Although embodiments of the disclosure have been described in the foregoing, the disclosure is not limited to the above-described embodiments and various modifications may be made. For example, in the above embodiments, an example has been described in which the disclosure is applied to an AWD vehicle (all-wheel drive vehicle), but the disclosure may also be applied to, for example, a 2WD vehicle. Further, the type and the mechanism of the automatic transmission 50 are not limited to the above-described embodiments. For example, the disclosure may be applied to other types of transmissions such as a continuously variable transmission (CVT) or a DCT (Dual Clutch Transmission) instead of the stepped automatic transmission (stepped AT).

In addition, a system configuration of controllers including, for example, the HEV-CU 70, the ECU 71, and the TCU 74 and sharing or the like of the function of each of the controllers are not limited to the above-described embodiments. For example, in the above-described embodiments, the controllers including, for example, the HEV-CU 70, the ECU 71, and the TCU 74 are communicably coupled to each other via the CAN 100; however, the configuration of the system is not limited to such a form, and may be changed (integrated, etc.) as desired taking into consideration functional requirements, costs, and the like. Further, a configuration in which the VDCU 76 is not provided may be employed.

In the above-described embodiment, the output clutch 30 and the transfer clutch 60 are hydraulic clutches, but an electromagnetic clutch, for example, may be used.

According to the disclosure, it is possible to obtain a torque outputted from the engine and the torque converter with higher accuracy, and it is possible to increase the torque outputted from the engine and the torque converter and inputted to the transmission as much as possible within the range not exceeding the limit of the transmission (hardware) (that is, to decrease the margin to thereby increase the upper limit value of the input allowable torque as much as possible).

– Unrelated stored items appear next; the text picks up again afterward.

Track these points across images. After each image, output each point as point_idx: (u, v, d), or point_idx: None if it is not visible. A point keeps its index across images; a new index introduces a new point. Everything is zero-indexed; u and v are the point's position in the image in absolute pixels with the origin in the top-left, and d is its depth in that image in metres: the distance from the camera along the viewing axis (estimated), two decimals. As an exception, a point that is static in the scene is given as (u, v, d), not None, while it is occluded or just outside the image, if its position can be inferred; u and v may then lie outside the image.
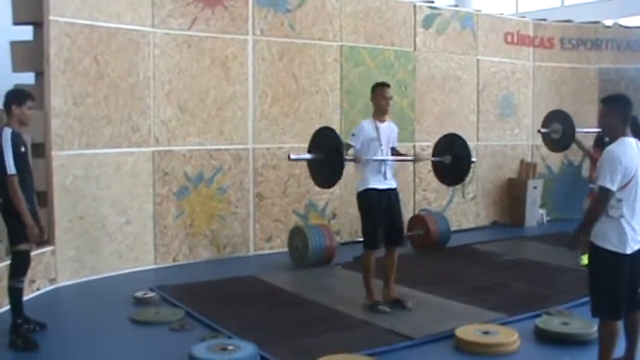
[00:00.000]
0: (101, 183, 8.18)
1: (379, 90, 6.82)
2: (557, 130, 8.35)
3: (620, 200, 4.62)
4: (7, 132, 5.73)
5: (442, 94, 11.43)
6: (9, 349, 5.68)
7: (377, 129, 6.75)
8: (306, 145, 9.73)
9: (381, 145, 6.72)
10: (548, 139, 8.65)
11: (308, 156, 6.26)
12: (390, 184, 6.80)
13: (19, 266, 5.91)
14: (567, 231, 9.36)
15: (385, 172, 6.74)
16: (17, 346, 5.71)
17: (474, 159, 7.13)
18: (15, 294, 5.90)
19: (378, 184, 6.69)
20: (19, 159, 5.75)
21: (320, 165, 6.30)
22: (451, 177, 7.21)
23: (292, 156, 6.24)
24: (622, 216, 4.63)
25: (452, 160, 7.19)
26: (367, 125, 6.79)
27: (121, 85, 8.35)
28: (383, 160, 6.68)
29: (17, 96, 5.95)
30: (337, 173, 6.17)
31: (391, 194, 6.79)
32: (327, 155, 6.26)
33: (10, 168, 5.65)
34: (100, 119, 8.15)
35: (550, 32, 12.69)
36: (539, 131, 8.59)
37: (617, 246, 4.64)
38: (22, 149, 5.86)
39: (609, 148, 4.74)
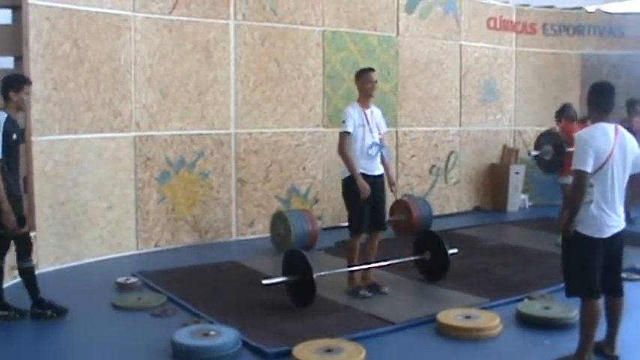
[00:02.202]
0: (82, 168, 8.12)
1: (365, 74, 6.84)
2: (548, 151, 8.35)
3: (592, 186, 4.66)
4: (2, 117, 5.71)
5: (425, 79, 11.42)
6: None
7: (365, 115, 6.76)
8: (288, 129, 9.84)
9: (371, 131, 6.75)
10: (540, 161, 8.64)
11: (281, 279, 6.37)
12: (379, 169, 6.85)
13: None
14: (550, 216, 9.45)
15: (374, 157, 6.78)
16: None
17: (454, 250, 7.19)
18: None
19: (366, 169, 6.71)
20: (9, 145, 5.72)
21: (296, 286, 6.37)
22: (435, 272, 7.25)
23: (264, 281, 6.33)
24: (591, 201, 4.67)
25: (431, 256, 7.23)
26: (353, 111, 6.76)
27: (101, 69, 8.28)
28: (374, 143, 6.73)
29: (14, 81, 5.98)
30: (312, 291, 6.19)
31: (378, 181, 6.82)
32: (301, 276, 6.29)
33: None
34: (80, 104, 8.08)
35: (533, 18, 12.70)
36: (529, 153, 8.57)
37: (590, 230, 4.70)
38: (14, 137, 5.83)
39: (578, 133, 4.89)
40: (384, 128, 6.97)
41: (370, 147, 6.70)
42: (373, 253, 6.98)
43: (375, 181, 6.77)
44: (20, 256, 6.03)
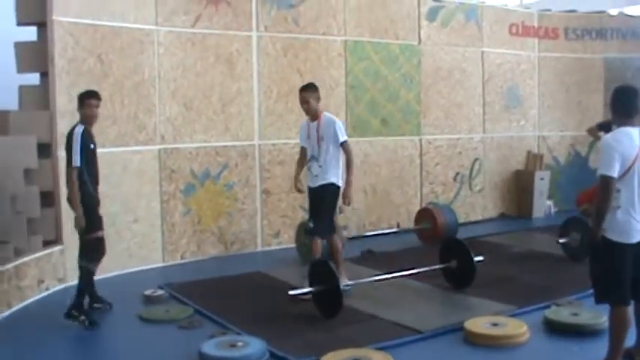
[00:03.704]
0: (108, 182, 8.14)
1: (299, 94, 7.24)
2: (576, 239, 8.35)
3: (618, 191, 4.63)
4: (79, 130, 6.36)
5: (448, 87, 11.40)
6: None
7: (308, 128, 7.23)
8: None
9: (313, 146, 7.17)
10: (567, 248, 8.62)
11: (307, 289, 6.44)
12: (315, 181, 7.15)
13: (90, 252, 6.55)
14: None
15: (311, 169, 7.21)
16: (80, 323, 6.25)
17: (480, 258, 7.20)
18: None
19: (309, 181, 7.25)
20: (87, 154, 6.35)
21: (322, 296, 6.38)
22: (461, 280, 7.23)
23: (291, 292, 6.41)
24: (619, 207, 4.64)
25: (457, 264, 7.24)
26: (302, 126, 7.42)
27: (125, 84, 8.36)
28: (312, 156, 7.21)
29: (78, 98, 6.59)
30: (339, 301, 6.20)
31: (316, 190, 7.16)
32: (327, 286, 6.31)
33: (76, 161, 6.24)
34: (105, 118, 8.13)
35: (555, 22, 12.64)
36: (557, 242, 8.58)
37: (617, 236, 4.66)
38: (92, 146, 6.49)
39: (604, 137, 4.87)
40: (341, 137, 7.13)
41: (310, 159, 7.21)
42: (334, 257, 7.15)
43: (314, 190, 7.18)
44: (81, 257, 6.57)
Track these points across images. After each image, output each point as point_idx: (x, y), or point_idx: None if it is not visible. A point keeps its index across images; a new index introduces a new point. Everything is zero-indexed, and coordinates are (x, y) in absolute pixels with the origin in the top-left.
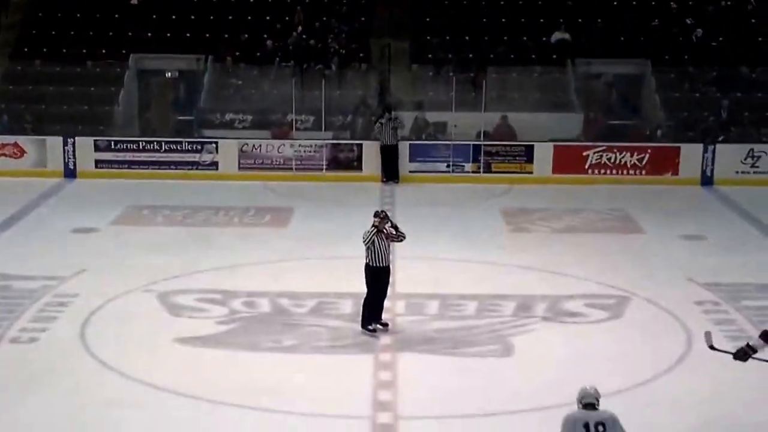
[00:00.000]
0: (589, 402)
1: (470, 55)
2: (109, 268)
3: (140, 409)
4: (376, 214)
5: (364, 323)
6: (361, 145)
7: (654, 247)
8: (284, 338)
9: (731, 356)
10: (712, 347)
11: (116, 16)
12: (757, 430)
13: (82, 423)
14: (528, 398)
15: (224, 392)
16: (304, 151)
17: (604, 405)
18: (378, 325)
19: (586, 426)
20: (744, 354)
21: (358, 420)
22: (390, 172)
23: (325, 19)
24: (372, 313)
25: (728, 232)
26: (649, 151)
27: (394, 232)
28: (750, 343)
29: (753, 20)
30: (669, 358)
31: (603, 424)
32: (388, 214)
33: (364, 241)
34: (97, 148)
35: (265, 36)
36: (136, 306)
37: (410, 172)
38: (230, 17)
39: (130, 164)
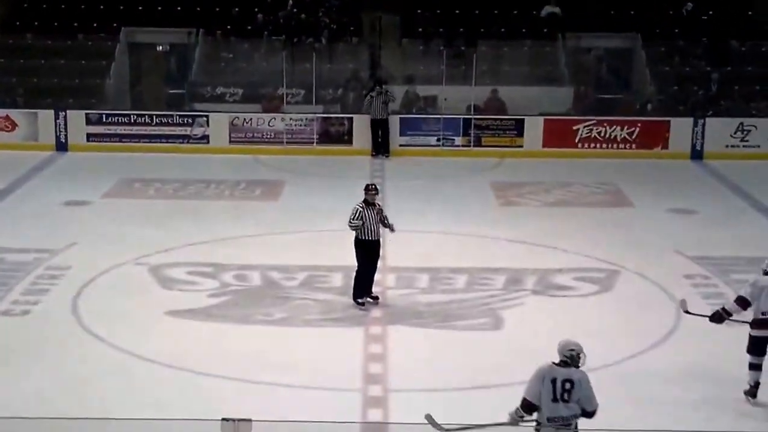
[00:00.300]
0: (563, 359)
1: (461, 29)
2: (100, 241)
3: (131, 381)
4: (366, 188)
5: (355, 296)
6: (351, 118)
7: (643, 220)
8: (275, 311)
9: (707, 319)
10: (687, 312)
11: None
12: (745, 402)
13: (74, 394)
14: (517, 371)
15: (215, 365)
16: (295, 125)
17: (594, 377)
18: (368, 299)
19: (553, 381)
20: (719, 317)
21: (348, 392)
22: (381, 146)
23: None
24: (362, 286)
25: (718, 206)
26: (638, 124)
27: (384, 214)
28: (726, 307)
29: None
30: (658, 331)
31: (570, 382)
32: (379, 187)
33: (353, 215)
34: (88, 122)
35: (256, 9)
36: (127, 279)
37: (400, 146)
38: None
39: (122, 137)
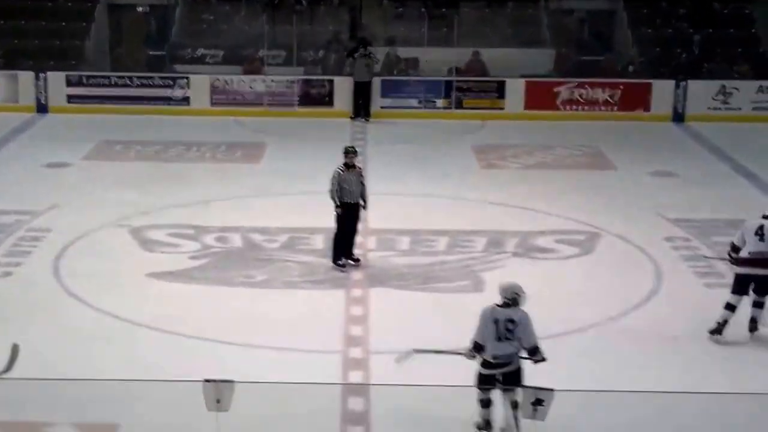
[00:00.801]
0: (505, 300)
1: None
2: (81, 203)
3: (112, 343)
4: (345, 151)
5: (335, 259)
6: (332, 80)
7: (625, 183)
8: (256, 273)
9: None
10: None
11: None
12: (725, 363)
13: (55, 356)
14: None
15: (196, 326)
16: (276, 87)
17: (575, 339)
18: (349, 261)
19: (496, 321)
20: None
21: (329, 354)
22: (361, 109)
23: None
24: (343, 248)
25: (699, 169)
26: (620, 87)
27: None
28: (731, 254)
29: None
30: (638, 293)
31: (512, 321)
32: (359, 150)
33: (332, 183)
34: (69, 83)
35: None
36: (109, 241)
37: (382, 108)
38: None
39: (102, 99)
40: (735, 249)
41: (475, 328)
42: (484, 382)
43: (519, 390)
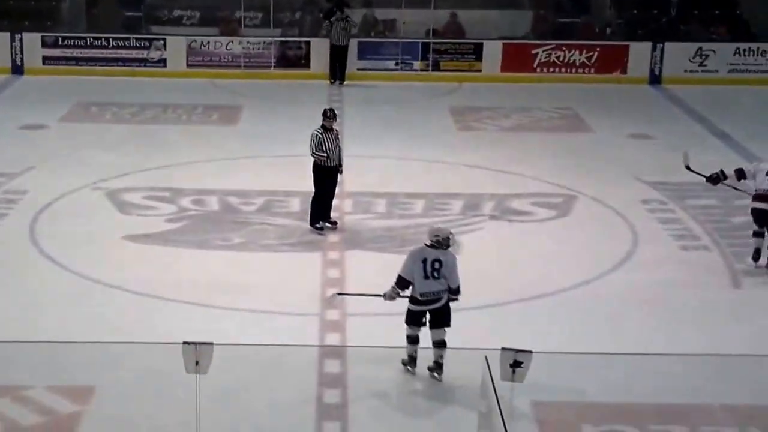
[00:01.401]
0: (433, 242)
1: None
2: (58, 165)
3: (88, 305)
4: (324, 113)
5: (312, 221)
6: (309, 42)
7: (601, 146)
8: (233, 236)
9: (704, 179)
10: (687, 167)
11: None
12: (700, 324)
13: (31, 318)
14: (474, 295)
15: (173, 289)
16: (253, 49)
17: (550, 301)
18: (326, 224)
19: (424, 261)
20: (716, 179)
21: (306, 317)
22: (337, 73)
23: None
24: (320, 211)
25: (676, 131)
26: (597, 49)
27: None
28: (724, 170)
29: None
30: (614, 256)
31: (439, 261)
32: (337, 112)
33: (313, 143)
34: (44, 44)
35: None
36: (85, 203)
37: (358, 69)
38: None
39: (78, 61)
40: (740, 173)
41: (402, 265)
42: (413, 319)
43: (446, 330)
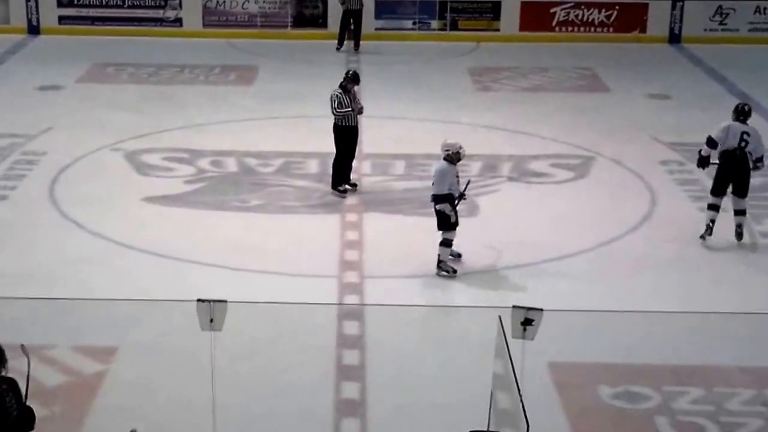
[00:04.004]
0: (444, 156)
1: None
2: (75, 127)
3: (107, 266)
4: (348, 75)
5: (334, 184)
6: (326, 1)
7: (620, 106)
8: (251, 197)
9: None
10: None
11: None
12: (718, 284)
13: (50, 279)
14: (492, 257)
15: (191, 251)
16: (269, 8)
17: (569, 262)
18: (347, 186)
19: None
20: (702, 162)
21: (324, 279)
22: (352, 38)
23: None
24: (341, 173)
25: (695, 91)
26: (616, 8)
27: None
28: (701, 151)
29: None
30: (633, 217)
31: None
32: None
33: (335, 103)
34: (60, 4)
35: None
36: (103, 164)
37: (376, 29)
38: None
39: (94, 20)
40: (711, 143)
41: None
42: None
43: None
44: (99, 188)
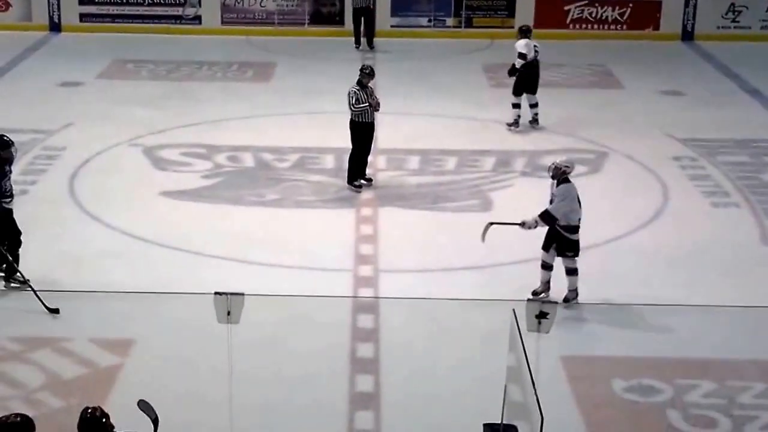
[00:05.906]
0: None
1: None
2: (95, 122)
3: (125, 260)
4: (364, 70)
5: (350, 179)
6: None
7: (633, 102)
8: (267, 192)
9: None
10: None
11: None
12: (731, 279)
13: (70, 272)
14: (505, 252)
15: (208, 245)
16: (287, 5)
17: (581, 257)
18: (363, 181)
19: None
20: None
21: (339, 273)
22: (366, 36)
23: None
24: (357, 168)
25: (707, 88)
26: (630, 5)
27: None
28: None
29: None
30: (645, 212)
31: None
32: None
33: (353, 99)
34: (81, 2)
35: None
36: (122, 159)
37: (391, 26)
38: None
39: (114, 18)
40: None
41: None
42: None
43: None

The HEV-CU 70 illustrated in FIG. 1 is implementable by circuitry including at least one semiconductor integrated circuit such as at least one processor (e.g., a central processing unit (CPU)), at least one application specific integrated circuit (ASIC), and/or at least one field programmable gate array (FPGA). At least one processor is configurable, by reading instructions from at least one machine readable non-transitory tangible medium, to perform all or a part of functions of the HEV-CU 70 illustrated in FIG. 1. Such a medium may take many forms, including, but not limited to, any type of magnetic medium such as a hard disk, any type of optical medium such as a CD and a DVD, any type of semiconductor memory (i.e., semiconductor circuit) such as a volatile memory and a non-volatile memory. The volatile memory may include a DRAM and a SRAM, and the nonvolatile memory may include a ROM and a NVRAM. The ASIC is an integrated circuit (IC) customized to perform, and the FPGA is an integrated circuit designed to be configured after manufacturing in order to perform, all or a part of the functions of the HEV-CU 70 illustrated in FIG. 1.